* [To do]: Where does the word "Русск" occur in the data below? Copy each line that holds it.

* [Data]:
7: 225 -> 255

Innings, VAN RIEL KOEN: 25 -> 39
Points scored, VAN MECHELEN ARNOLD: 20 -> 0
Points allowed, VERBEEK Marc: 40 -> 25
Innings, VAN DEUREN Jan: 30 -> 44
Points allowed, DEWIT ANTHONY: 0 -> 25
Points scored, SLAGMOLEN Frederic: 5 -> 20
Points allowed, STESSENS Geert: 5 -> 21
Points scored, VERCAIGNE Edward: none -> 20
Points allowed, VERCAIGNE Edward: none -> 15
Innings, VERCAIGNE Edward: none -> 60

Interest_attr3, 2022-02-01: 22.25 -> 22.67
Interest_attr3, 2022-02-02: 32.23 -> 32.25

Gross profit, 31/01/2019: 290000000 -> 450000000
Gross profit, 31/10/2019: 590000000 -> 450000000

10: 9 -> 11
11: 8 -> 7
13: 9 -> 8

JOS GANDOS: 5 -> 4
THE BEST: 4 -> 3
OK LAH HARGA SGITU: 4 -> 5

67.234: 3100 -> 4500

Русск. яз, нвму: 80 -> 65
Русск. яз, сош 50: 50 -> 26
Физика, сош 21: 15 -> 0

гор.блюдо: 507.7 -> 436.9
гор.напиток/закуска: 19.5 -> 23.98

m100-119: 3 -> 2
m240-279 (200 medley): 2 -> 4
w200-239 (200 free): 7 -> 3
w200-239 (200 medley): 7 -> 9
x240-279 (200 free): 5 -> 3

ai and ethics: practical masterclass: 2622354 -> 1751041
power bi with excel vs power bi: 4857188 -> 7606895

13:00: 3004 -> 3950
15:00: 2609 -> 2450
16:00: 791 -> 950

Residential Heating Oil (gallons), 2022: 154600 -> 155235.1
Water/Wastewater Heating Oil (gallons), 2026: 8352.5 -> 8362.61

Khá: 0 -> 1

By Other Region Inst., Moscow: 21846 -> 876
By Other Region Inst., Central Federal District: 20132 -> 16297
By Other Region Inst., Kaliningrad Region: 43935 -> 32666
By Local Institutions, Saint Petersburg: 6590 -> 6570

* [Exercise result]:
Русск. яз, нвму: 80 -> 65
Русск. яз, сош 50: 50 -> 26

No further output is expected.